§ Listed entries
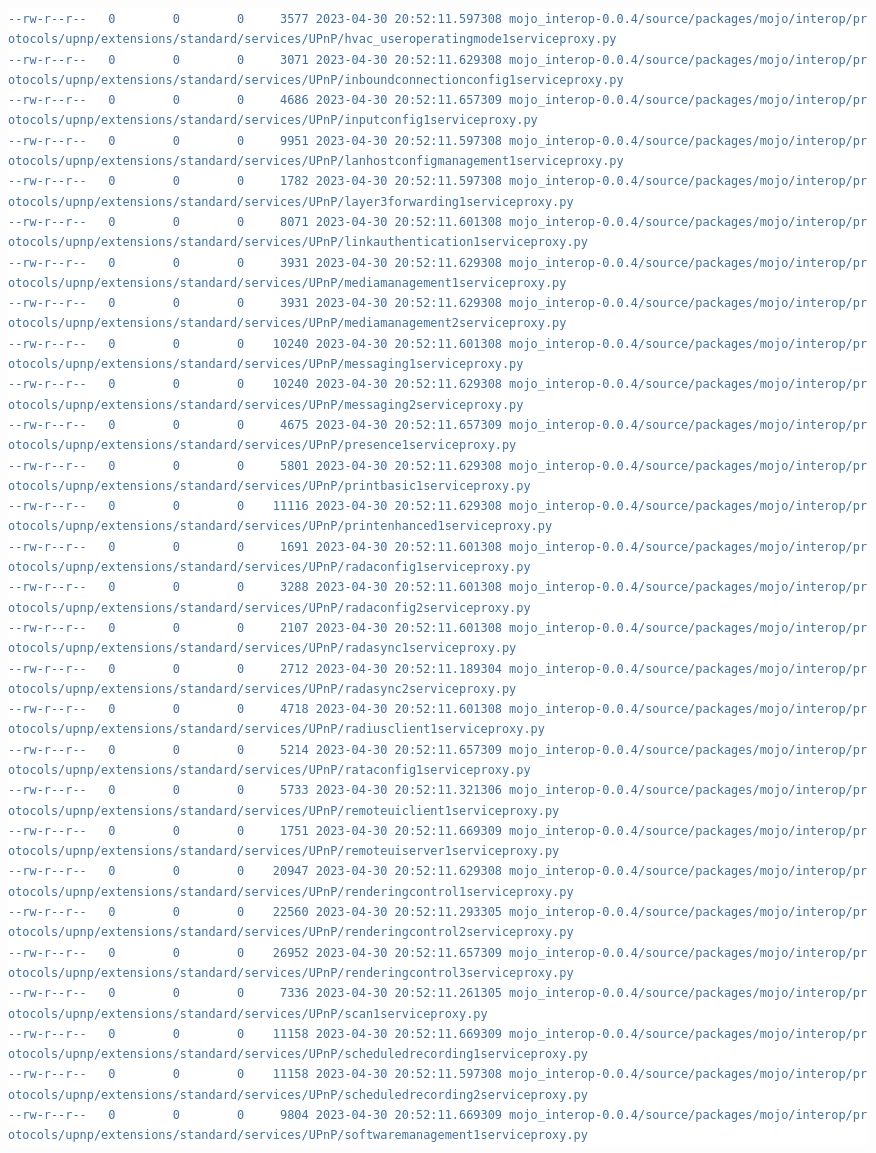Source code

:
 ```diff
--rw-r--r--   0        0        0     3577 2023-04-30 20:52:11.597308 mojo_interop-0.0.4/source/packages/mojo/interop/protocols/upnp/extensions/standard/services/UPnP/hvac_useroperatingmode1serviceproxy.py
--rw-r--r--   0        0        0     3071 2023-04-30 20:52:11.629308 mojo_interop-0.0.4/source/packages/mojo/interop/protocols/upnp/extensions/standard/services/UPnP/inboundconnectionconfig1serviceproxy.py
--rw-r--r--   0        0        0     4686 2023-04-30 20:52:11.657309 mojo_interop-0.0.4/source/packages/mojo/interop/protocols/upnp/extensions/standard/services/UPnP/inputconfig1serviceproxy.py
--rw-r--r--   0        0        0     9951 2023-04-30 20:52:11.597308 mojo_interop-0.0.4/source/packages/mojo/interop/protocols/upnp/extensions/standard/services/UPnP/lanhostconfigmanagement1serviceproxy.py
--rw-r--r--   0        0        0     1782 2023-04-30 20:52:11.597308 mojo_interop-0.0.4/source/packages/mojo/interop/protocols/upnp/extensions/standard/services/UPnP/layer3forwarding1serviceproxy.py
--rw-r--r--   0        0        0     8071 2023-04-30 20:52:11.601308 mojo_interop-0.0.4/source/packages/mojo/interop/protocols/upnp/extensions/standard/services/UPnP/linkauthentication1serviceproxy.py
--rw-r--r--   0        0        0     3931 2023-04-30 20:52:11.629308 mojo_interop-0.0.4/source/packages/mojo/interop/protocols/upnp/extensions/standard/services/UPnP/mediamanagement1serviceproxy.py
--rw-r--r--   0        0        0     3931 2023-04-30 20:52:11.629308 mojo_interop-0.0.4/source/packages/mojo/interop/protocols/upnp/extensions/standard/services/UPnP/mediamanagement2serviceproxy.py
--rw-r--r--   0        0        0    10240 2023-04-30 20:52:11.601308 mojo_interop-0.0.4/source/packages/mojo/interop/protocols/upnp/extensions/standard/services/UPnP/messaging1serviceproxy.py
--rw-r--r--   0        0        0    10240 2023-04-30 20:52:11.629308 mojo_interop-0.0.4/source/packages/mojo/interop/protocols/upnp/extensions/standard/services/UPnP/messaging2serviceproxy.py
--rw-r--r--   0        0        0     4675 2023-04-30 20:52:11.657309 mojo_interop-0.0.4/source/packages/mojo/interop/protocols/upnp/extensions/standard/services/UPnP/presence1serviceproxy.py
--rw-r--r--   0        0        0     5801 2023-04-30 20:52:11.629308 mojo_interop-0.0.4/source/packages/mojo/interop/protocols/upnp/extensions/standard/services/UPnP/printbasic1serviceproxy.py
--rw-r--r--   0        0        0    11116 2023-04-30 20:52:11.629308 mojo_interop-0.0.4/source/packages/mojo/interop/protocols/upnp/extensions/standard/services/UPnP/printenhanced1serviceproxy.py
--rw-r--r--   0        0        0     1691 2023-04-30 20:52:11.601308 mojo_interop-0.0.4/source/packages/mojo/interop/protocols/upnp/extensions/standard/services/UPnP/radaconfig1serviceproxy.py
--rw-r--r--   0        0        0     3288 2023-04-30 20:52:11.601308 mojo_interop-0.0.4/source/packages/mojo/interop/protocols/upnp/extensions/standard/services/UPnP/radaconfig2serviceproxy.py
--rw-r--r--   0        0        0     2107 2023-04-30 20:52:11.601308 mojo_interop-0.0.4/source/packages/mojo/interop/protocols/upnp/extensions/standard/services/UPnP/radasync1serviceproxy.py
--rw-r--r--   0        0        0     2712 2023-04-30 20:52:11.189304 mojo_interop-0.0.4/source/packages/mojo/interop/protocols/upnp/extensions/standard/services/UPnP/radasync2serviceproxy.py
--rw-r--r--   0        0        0     4718 2023-04-30 20:52:11.601308 mojo_interop-0.0.4/source/packages/mojo/interop/protocols/upnp/extensions/standard/services/UPnP/radiusclient1serviceproxy.py
--rw-r--r--   0        0        0     5214 2023-04-30 20:52:11.657309 mojo_interop-0.0.4/source/packages/mojo/interop/protocols/upnp/extensions/standard/services/UPnP/rataconfig1serviceproxy.py
--rw-r--r--   0        0        0     5733 2023-04-30 20:52:11.321306 mojo_interop-0.0.4/source/packages/mojo/interop/protocols/upnp/extensions/standard/services/UPnP/remoteuiclient1serviceproxy.py
--rw-r--r--   0        0        0     1751 2023-04-30 20:52:11.669309 mojo_interop-0.0.4/source/packages/mojo/interop/protocols/upnp/extensions/standard/services/UPnP/remoteuiserver1serviceproxy.py
--rw-r--r--   0        0        0    20947 2023-04-30 20:52:11.629308 mojo_interop-0.0.4/source/packages/mojo/interop/protocols/upnp/extensions/standard/services/UPnP/renderingcontrol1serviceproxy.py
--rw-r--r--   0        0        0    22560 2023-04-30 20:52:11.293305 mojo_interop-0.0.4/source/packages/mojo/interop/protocols/upnp/extensions/standard/services/UPnP/renderingcontrol2serviceproxy.py
--rw-r--r--   0        0        0    26952 2023-04-30 20:52:11.657309 mojo_interop-0.0.4/source/packages/mojo/interop/protocols/upnp/extensions/standard/services/UPnP/renderingcontrol3serviceproxy.py
--rw-r--r--   0        0        0     7336 2023-04-30 20:52:11.261305 mojo_interop-0.0.4/source/packages/mojo/interop/protocols/upnp/extensions/standard/services/UPnP/scan1serviceproxy.py
--rw-r--r--   0        0        0    11158 2023-04-30 20:52:11.669309 mojo_interop-0.0.4/source/packages/mojo/interop/protocols/upnp/extensions/standard/services/UPnP/scheduledrecording1serviceproxy.py
--rw-r--r--   0        0        0    11158 2023-04-30 20:52:11.597308 mojo_interop-0.0.4/source/packages/mojo/interop/protocols/upnp/extensions/standard/services/UPnP/scheduledrecording2serviceproxy.py
--rw-r--r--   0        0        0     9804 2023-04-30 20:52:11.669309 mojo_interop-0.0.4/source/packages/mojo/interop/protocols/upnp/extensions/standard/services/UPnP/softwaremanagement1serviceproxy.py
```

§ Exercise
Could you transcribe the records above exactly, leaving every picture out?

§ Result
Source code

:
 ```diff
--rw-r--r--   0        0        0     3577 2023-04-30 20:52:11.597308 mojo_interop-0.0.4/source/packages/mojo/interop/protocols/upnp/extensions/standard/services/UPnP/hvac_useroperatingmode1serviceproxy.py
--rw-r--r--   0        0        0     3071 2023-04-30 20:52:11.629308 mojo_interop-0.0.4/source/packages/mojo/interop/protocols/upnp/extensions/standard/services/UPnP/inboundconnectionconfig1serviceproxy.py
--rw-r--r--   0        0        0     4686 2023-04-30 20:52:11.657309 mojo_interop-0.0.4/source/packages/mojo/interop/protocols/upnp/extensions/standard/services/UPnP/inputconfig1serviceproxy.py
--rw-r--r--   0        0        0     9951 2023-04-30 20:52:11.597308 mojo_interop-0.0.4/source/packages/mojo/interop/protocols/upnp/extensions/standard/services/UPnP/lanhostconfigmanagement1serviceproxy.py
--rw-r--r--   0        0        0     1782 2023-04-30 20:52:11.597308 mojo_interop-0.0.4/source/packages/mojo/interop/protocols/upnp/extensions/standard/services/UPnP/layer3forwarding1serviceproxy.py
--rw-r--r--   0        0        0     8071 2023-04-30 20:52:11.601308 mojo_interop-0.0.4/source/packages/mojo/interop/protocols/upnp/extensions/standard/services/UPnP/linkauthentication1serviceproxy.py
--rw-r--r--   0        0        0     3931 2023-04-30 20:52:11.629308 mojo_interop-0.0.4/source/packages/mojo/interop/protocols/upnp/extensions/standard/services/UPnP/mediamanagement1serviceproxy.py
--rw-r--r--   0        0        0     3931 2023-04-30 20:52:11.629308 mojo_interop-0.0.4/source/packages/mojo/interop/protocols/upnp/extensions/standard/services/UPnP/mediamanagement2serviceproxy.py
--rw-r--r--   0        0        0    10240 2023-04-30 20:52:11.601308 mojo_interop-0.0.4/source/packages/mojo/interop/protocols/upnp/extensions/standard/services/UPnP/messaging1serviceproxy.py
--rw-r--r--   0        0        0    10240 2023-04-30 20:52:11.629308 mojo_interop-0.0.4/source/packages/mojo/interop/protocols/upnp/extensions/standard/services/UPnP/messaging2serviceproxy.py
--rw-r--r--   0        0        0     4675 2023-04-30 20:52:11.657309 mojo_interop-0.0.4/source/packages/mojo/interop/protocols/upnp/extensions/standard/services/UPnP/presence1serviceproxy.py
--rw-r--r--   0        0        0     5801 2023-04-30 20:52:11.629308 mojo_interop-0.0.4/source/packages/mojo/interop/protocols/upnp/extensions/standard/services/UPnP/printbasic1serviceproxy.py
--rw-r--r--   0        0        0    11116 2023-04-30 20:52:11.629308 mojo_interop-0.0.4/source/packages/mojo/interop/protocols/upnp/extensions/standard/services/UPnP/printenhanced1serviceproxy.py
--rw-r--r--   0        0        0     1691 2023-04-30 20:52:11.601308 mojo_interop-0.0.4/source/packages/mojo/interop/protocols/upnp/extensions/standard/services/UPnP/radaconfig1serviceproxy.py
--rw-r--r--   0        0        0     3288 2023-04-30 20:52:11.601308 mojo_interop-0.0.4/source/packages/mojo/interop/protocols/upnp/extensions/standard/services/UPnP/radaconfig2serviceproxy.py
--rw-r--r--   0        0        0     2107 2023-04-30 20:52:11.601308 mojo_interop-0.0.4/source/packages/mojo/interop/protocols/upnp/extensions/standard/services/UPnP/radasync1serviceproxy.py
--rw-r--r--   0        0        0     2712 2023-04-30 20:52:11.189304 mojo_interop-0.0.4/source/packages/mojo/interop/protocols/upnp/extensions/standard/services/UPnP/radasync2serviceproxy.py
--rw-r--r--   0        0        0     4718 2023-04-30 20:52:11.601308 mojo_interop-0.0.4/source/packages/mojo/interop/protocols/upnp/extensions/standard/services/UPnP/radiusclient1serviceproxy.py
--rw-r--r--   0        0        0     5214 2023-04-30 20:52:11.657309 mojo_interop-0.0.4/source/packages/mojo/interop/protocols/upnp/extensions/standard/services/UPnP/rataconfig1serviceproxy.py
--rw-r--r--   0        0        0     5733 2023-04-30 20:52:11.321306 mojo_interop-0.0.4/source/packages/mojo/interop/protocols/upnp/extensions/standard/services/UPnP/remoteuiclient1serviceproxy.py
--rw-r--r--   0        0        0     1751 2023-04-30 20:52:11.669309 mojo_interop-0.0.4/source/packages/mojo/interop/protocols/upnp/extensions/standard/services/UPnP/remoteuiserver1serviceproxy.py
--rw-r--r--   0        0        0    20947 2023-04-30 20:52:11.629308 mojo_interop-0.0.4/source/packages/mojo/interop/protocols/upnp/extensions/standard/services/UPnP/renderingcontrol1serviceproxy.py
--rw-r--r--   0        0        0    22560 2023-04-30 20:52:11.293305 mojo_interop-0.0.4/source/packages/mojo/interop/protocols/upnp/extensions/standard/services/UPnP/renderingcontrol2serviceproxy.py
--rw-r--r--   0        0        0    26952 2023-04-30 20:52:11.657309 mojo_interop-0.0.4/source/packages/mojo/interop/protocols/upnp/extensions/standard/services/UPnP/renderingcontrol3serviceproxy.py
--rw-r--r--   0        0        0     7336 2023-04-30 20:52:11.261305 mojo_interop-0.0.4/source/packages/mojo/interop/protocols/upnp/extensions/standard/services/UPnP/scan1serviceproxy.py
--rw-r--r--   0        0        0    11158 2023-04-30 20:52:11.669309 mojo_interop-0.0.4/source/packages/mojo/interop/protocols/upnp/extensions/standard/services/UPnP/scheduledrecording1serviceproxy.py
--rw-r--r--   0        0        0    11158 2023-04-30 20:52:11.597308 mojo_interop-0.0.4/source/packages/mojo/interop/protocols/upnp/extensions/standard/services/UPnP/scheduledrecording2serviceproxy.py
--rw-r--r--   0        0        0     9804 2023-04-30 20:52:11.669309 mojo_interop-0.0.4/source/packages/mojo/interop/protocols/upnp/extensions/standard/services/UPnP/softwaremanagement1serviceproxy.py
```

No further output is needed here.